### Task item
Turn the lines from the one containing "conserve this precious" through the last line of the items, both included, into a Markdown table with two columns, "Row" and "Line", skipping blank lines and leaving out the pictures.

### The data
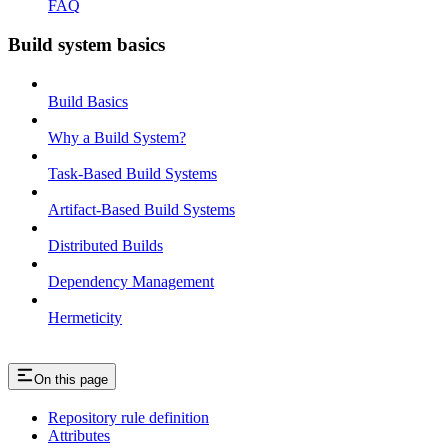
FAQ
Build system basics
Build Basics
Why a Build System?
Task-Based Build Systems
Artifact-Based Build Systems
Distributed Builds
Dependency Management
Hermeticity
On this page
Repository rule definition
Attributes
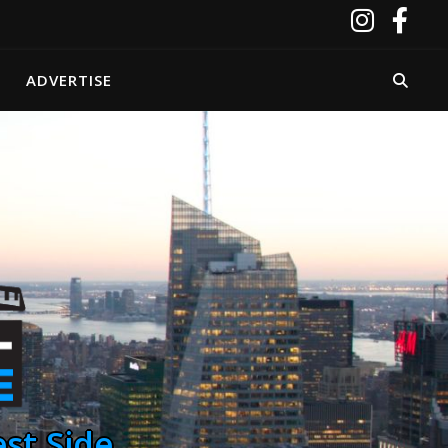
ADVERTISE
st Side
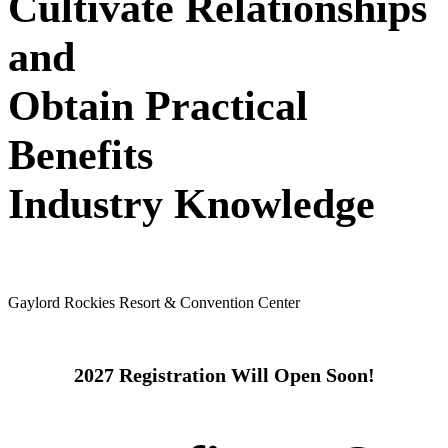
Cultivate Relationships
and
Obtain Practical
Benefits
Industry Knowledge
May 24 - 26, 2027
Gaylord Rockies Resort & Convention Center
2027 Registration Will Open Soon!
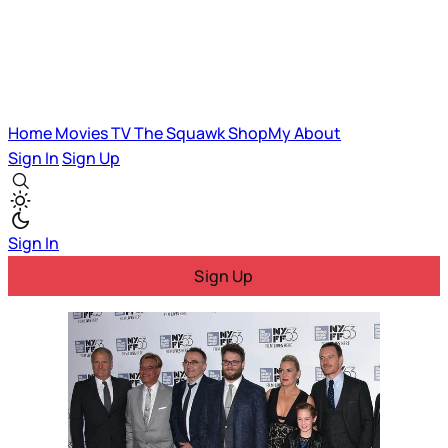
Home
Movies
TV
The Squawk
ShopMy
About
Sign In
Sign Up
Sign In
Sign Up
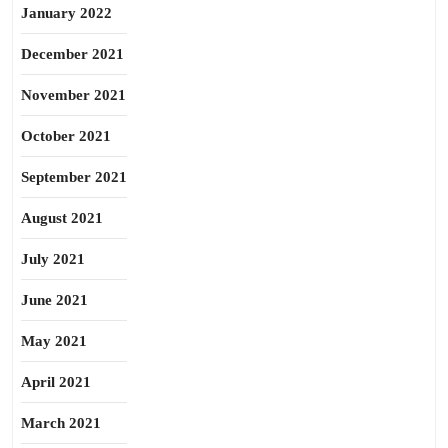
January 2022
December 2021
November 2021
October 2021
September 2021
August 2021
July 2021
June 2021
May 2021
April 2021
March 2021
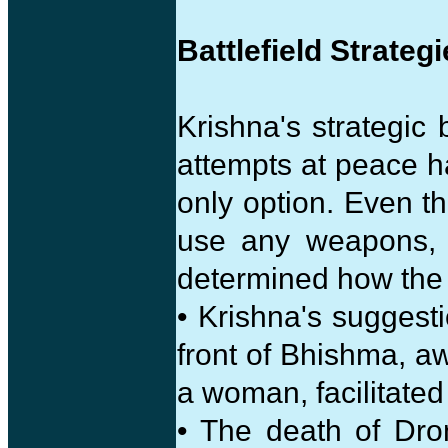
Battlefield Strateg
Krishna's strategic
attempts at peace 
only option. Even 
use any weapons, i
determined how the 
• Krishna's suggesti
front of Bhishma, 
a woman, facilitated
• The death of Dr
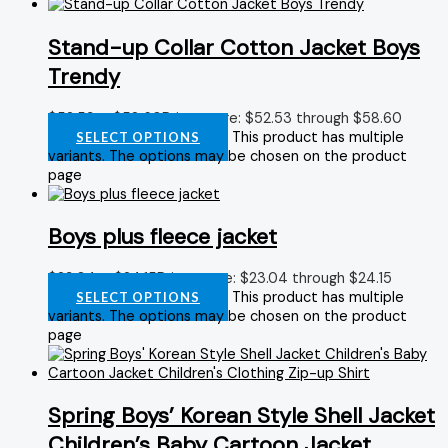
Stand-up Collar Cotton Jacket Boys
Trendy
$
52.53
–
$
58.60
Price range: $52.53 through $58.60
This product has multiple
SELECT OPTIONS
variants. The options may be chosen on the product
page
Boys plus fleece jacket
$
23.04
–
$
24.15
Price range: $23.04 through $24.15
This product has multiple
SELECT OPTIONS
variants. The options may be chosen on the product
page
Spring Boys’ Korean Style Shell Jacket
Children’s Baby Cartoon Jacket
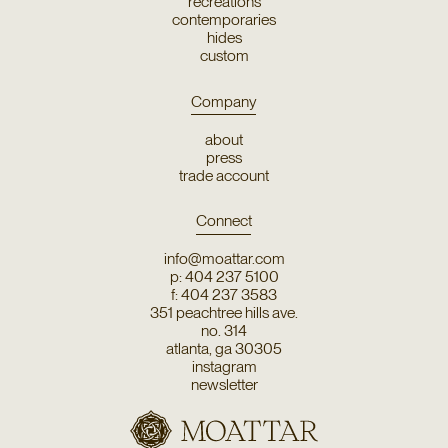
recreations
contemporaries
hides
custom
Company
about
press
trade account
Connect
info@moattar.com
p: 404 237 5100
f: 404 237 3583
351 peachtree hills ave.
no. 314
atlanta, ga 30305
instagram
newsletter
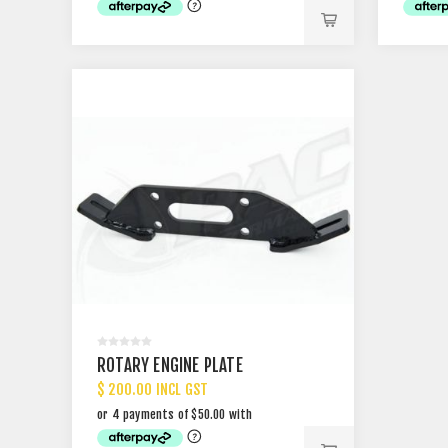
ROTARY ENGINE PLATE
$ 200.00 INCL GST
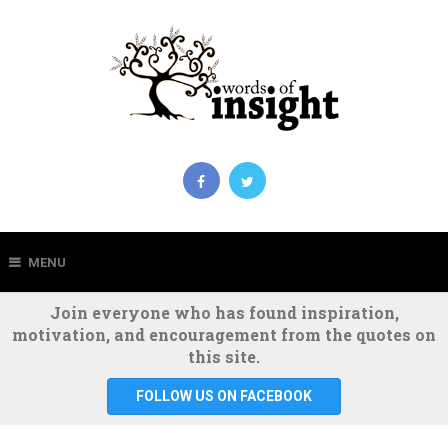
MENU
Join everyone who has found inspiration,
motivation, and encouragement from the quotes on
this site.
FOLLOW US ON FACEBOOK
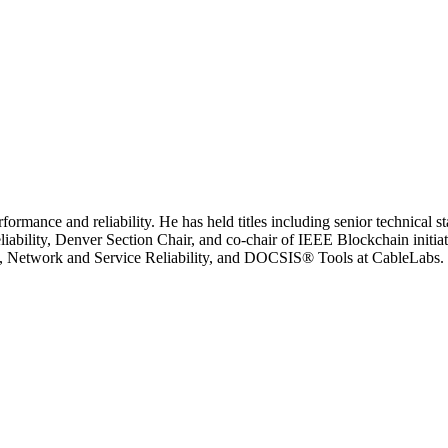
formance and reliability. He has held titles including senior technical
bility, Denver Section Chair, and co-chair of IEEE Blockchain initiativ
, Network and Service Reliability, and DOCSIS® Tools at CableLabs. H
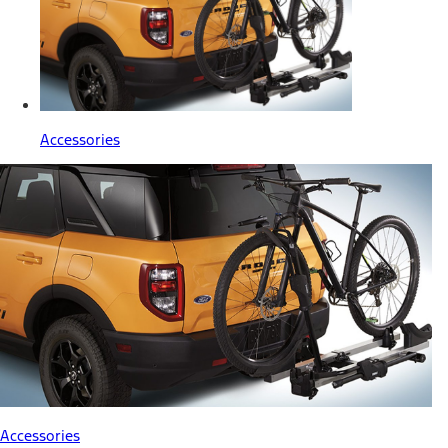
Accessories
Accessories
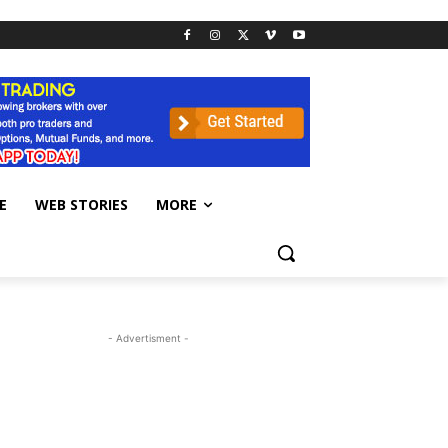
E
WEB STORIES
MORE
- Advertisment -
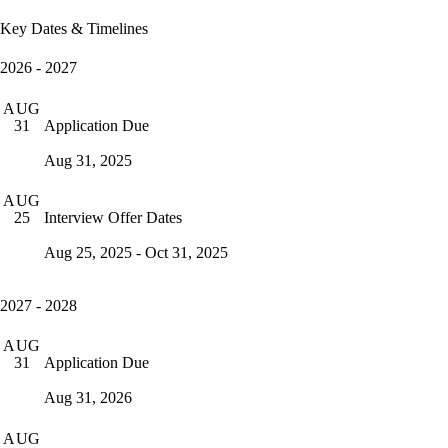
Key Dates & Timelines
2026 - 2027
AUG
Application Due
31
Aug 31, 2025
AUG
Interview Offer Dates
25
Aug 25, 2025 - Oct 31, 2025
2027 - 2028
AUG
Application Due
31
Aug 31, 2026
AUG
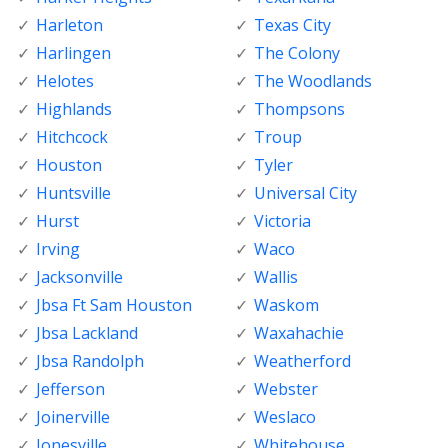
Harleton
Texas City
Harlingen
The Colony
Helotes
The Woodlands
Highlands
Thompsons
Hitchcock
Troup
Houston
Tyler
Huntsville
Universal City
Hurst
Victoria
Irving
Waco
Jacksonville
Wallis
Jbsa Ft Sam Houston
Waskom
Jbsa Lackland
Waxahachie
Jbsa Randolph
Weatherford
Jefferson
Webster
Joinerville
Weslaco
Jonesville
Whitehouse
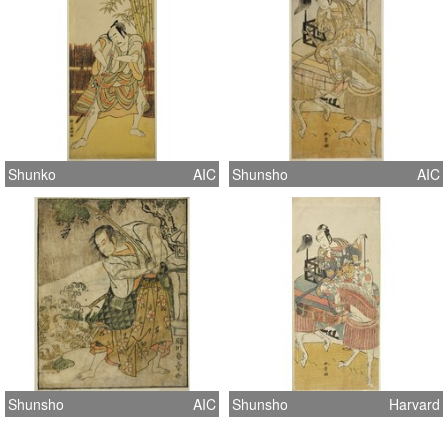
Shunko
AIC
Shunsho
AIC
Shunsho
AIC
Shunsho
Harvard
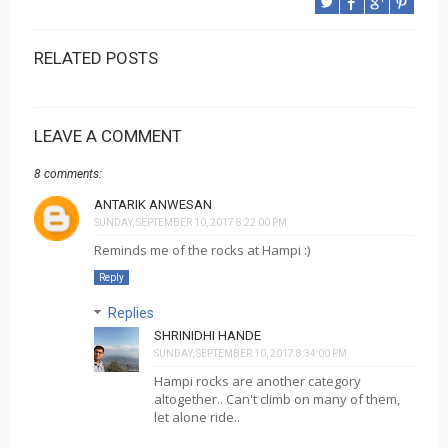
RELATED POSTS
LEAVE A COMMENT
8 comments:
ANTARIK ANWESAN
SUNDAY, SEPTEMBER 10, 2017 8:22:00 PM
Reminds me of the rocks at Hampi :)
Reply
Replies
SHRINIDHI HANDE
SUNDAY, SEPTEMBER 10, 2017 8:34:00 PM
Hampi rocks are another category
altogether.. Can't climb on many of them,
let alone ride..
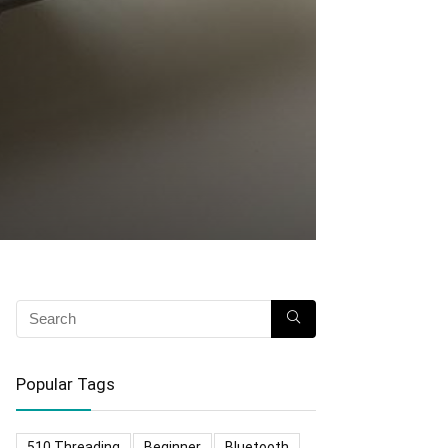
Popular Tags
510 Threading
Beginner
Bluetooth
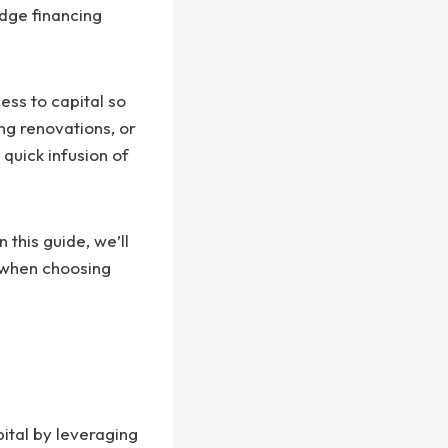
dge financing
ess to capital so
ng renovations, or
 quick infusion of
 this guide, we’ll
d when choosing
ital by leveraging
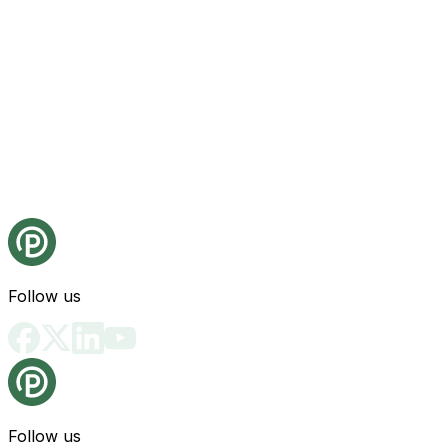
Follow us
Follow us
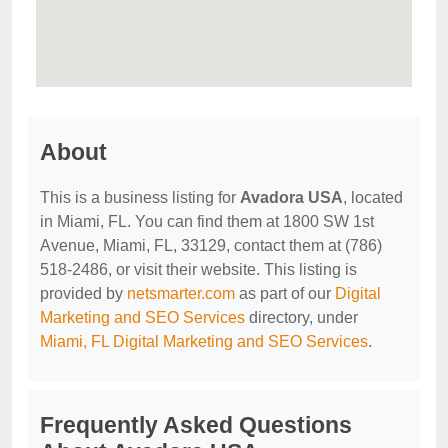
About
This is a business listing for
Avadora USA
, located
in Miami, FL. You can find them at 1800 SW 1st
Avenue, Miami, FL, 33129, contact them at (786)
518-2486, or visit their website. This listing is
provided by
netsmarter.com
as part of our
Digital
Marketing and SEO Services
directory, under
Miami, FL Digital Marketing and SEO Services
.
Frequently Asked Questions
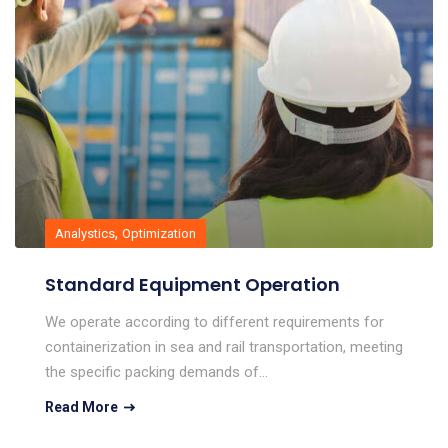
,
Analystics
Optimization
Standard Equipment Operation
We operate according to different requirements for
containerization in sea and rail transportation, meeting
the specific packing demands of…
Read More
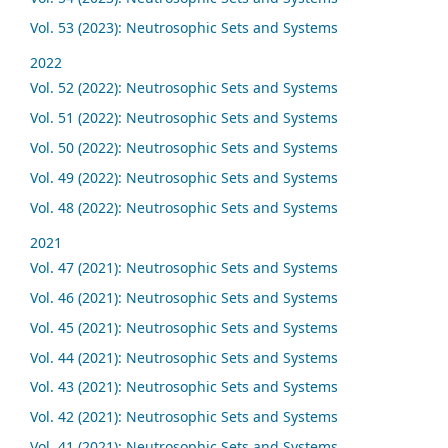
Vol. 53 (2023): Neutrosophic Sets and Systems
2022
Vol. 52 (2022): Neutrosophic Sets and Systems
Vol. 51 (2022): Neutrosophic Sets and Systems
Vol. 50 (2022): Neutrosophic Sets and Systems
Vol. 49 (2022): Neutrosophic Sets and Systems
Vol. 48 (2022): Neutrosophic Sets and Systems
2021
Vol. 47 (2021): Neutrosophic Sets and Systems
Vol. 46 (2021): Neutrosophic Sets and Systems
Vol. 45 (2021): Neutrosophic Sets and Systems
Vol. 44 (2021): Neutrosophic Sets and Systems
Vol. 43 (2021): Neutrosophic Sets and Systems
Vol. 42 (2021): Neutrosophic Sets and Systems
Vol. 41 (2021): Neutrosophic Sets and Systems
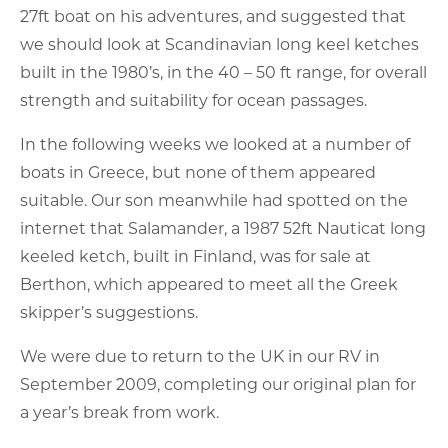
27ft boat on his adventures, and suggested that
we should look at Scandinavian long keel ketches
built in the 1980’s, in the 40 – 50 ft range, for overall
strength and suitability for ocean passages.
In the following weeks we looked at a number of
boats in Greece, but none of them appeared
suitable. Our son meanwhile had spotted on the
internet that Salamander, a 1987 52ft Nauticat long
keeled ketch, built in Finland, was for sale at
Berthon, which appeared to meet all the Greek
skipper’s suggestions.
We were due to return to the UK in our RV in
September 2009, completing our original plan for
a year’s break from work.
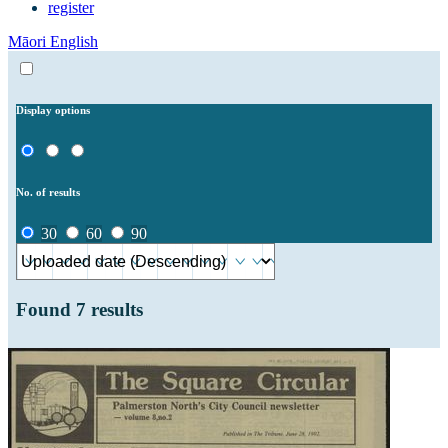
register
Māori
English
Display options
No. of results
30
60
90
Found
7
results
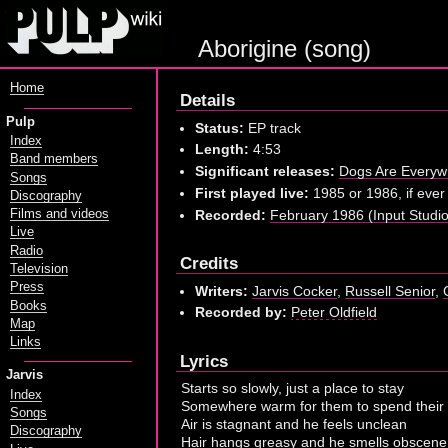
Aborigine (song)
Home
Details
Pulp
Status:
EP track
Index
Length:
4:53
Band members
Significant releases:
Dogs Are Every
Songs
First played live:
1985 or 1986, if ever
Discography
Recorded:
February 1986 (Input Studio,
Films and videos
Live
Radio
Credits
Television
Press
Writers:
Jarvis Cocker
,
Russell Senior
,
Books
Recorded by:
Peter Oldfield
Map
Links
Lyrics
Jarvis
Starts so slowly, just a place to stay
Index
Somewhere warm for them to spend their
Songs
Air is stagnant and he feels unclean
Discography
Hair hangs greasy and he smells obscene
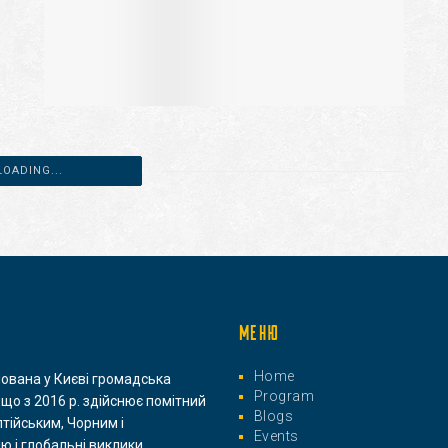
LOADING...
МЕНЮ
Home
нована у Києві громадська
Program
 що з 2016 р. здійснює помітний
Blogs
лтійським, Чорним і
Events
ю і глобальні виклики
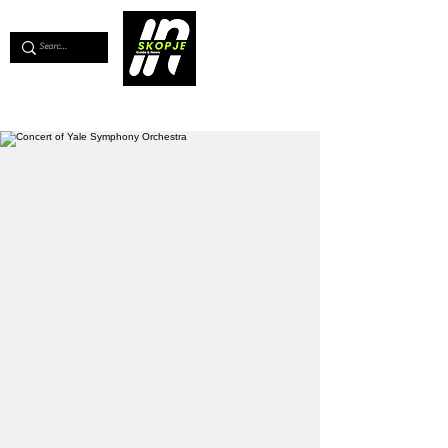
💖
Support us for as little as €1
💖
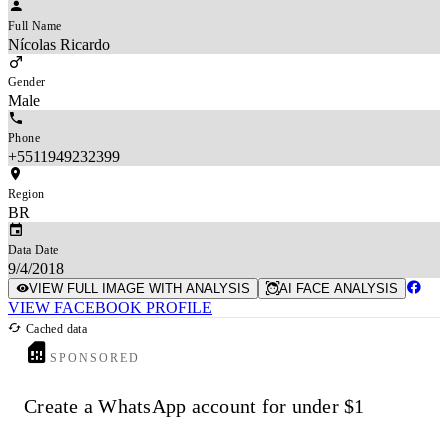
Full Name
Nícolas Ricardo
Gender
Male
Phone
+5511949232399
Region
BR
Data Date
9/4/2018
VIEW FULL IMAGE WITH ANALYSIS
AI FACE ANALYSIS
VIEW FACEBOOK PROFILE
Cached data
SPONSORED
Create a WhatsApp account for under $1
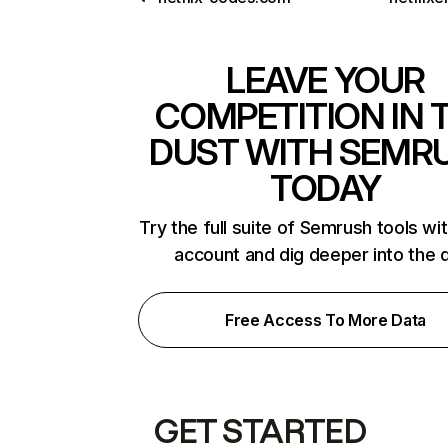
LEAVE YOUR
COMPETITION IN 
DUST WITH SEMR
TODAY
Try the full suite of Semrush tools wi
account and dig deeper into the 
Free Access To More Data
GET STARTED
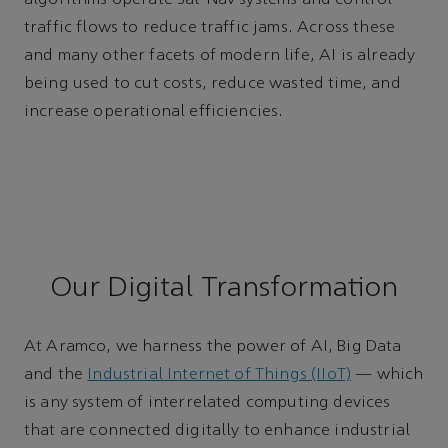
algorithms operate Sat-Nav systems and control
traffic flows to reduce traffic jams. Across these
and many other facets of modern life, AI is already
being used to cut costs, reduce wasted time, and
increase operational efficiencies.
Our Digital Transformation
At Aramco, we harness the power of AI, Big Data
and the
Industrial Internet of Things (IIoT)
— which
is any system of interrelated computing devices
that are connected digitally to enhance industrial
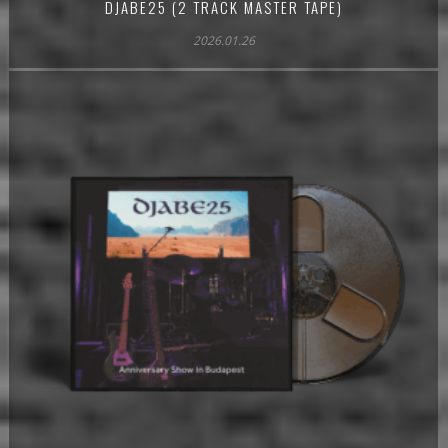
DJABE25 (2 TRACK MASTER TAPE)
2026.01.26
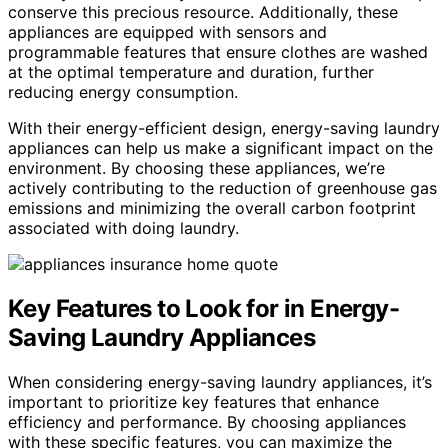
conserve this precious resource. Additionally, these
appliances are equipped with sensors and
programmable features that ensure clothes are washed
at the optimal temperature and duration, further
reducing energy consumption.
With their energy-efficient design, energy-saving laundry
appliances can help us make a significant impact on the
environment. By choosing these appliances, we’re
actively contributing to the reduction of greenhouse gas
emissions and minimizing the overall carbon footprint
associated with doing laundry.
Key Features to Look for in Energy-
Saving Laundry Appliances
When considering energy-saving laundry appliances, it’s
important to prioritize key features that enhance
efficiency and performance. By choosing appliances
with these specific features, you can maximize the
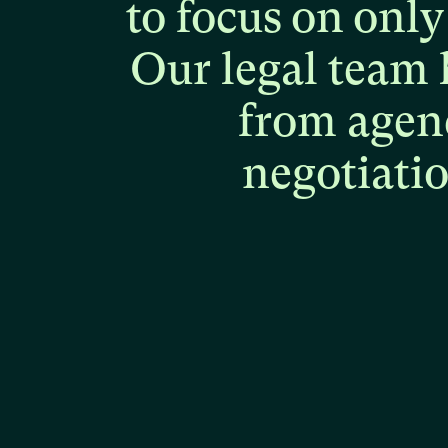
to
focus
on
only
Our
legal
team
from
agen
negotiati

### Response to this exercise
| Row | Line |
|---|---|
| 1 | conserve this precious resource. Additionally, these |
| 2 | appliances are equipped with sensors and |
| 3 | programmable features that ensure clothes are washed |
| 4 | at the optimal temperature and duration, further |
| 5 | reducing energy consumption. |
| 6 | With their energy-efficient design, energy-saving laundry |
| 7 | appliances can help us make a significant impact on the |
| 8 | environment. By choosing these appliances, we’re |
| 9 | actively contributing to the reduction of greenhouse gas |
| 10 | emissions and minimizing the overall carbon footprint |
| 11 | associated with doing laundry. |
| 12 | Key Features to Look for in Energy- |
| 13 | Saving Laundry Appliances |
| 14 | When considering energy-saving laundry appliances, it’s |
| 15 | important to prioritize key features that enhance |
| 16 | efficiency and performance. By choosing appliances |
| 17 | with these specific features, you can maximize the |
| 18 | to |
| 19 | focus |
| 20 | on |
| 21 | only |
| 22 | Our |
| 23 | legal |
| 24 | team |
| 25 | from |
| 26 | agen |
| 27 | negotiati |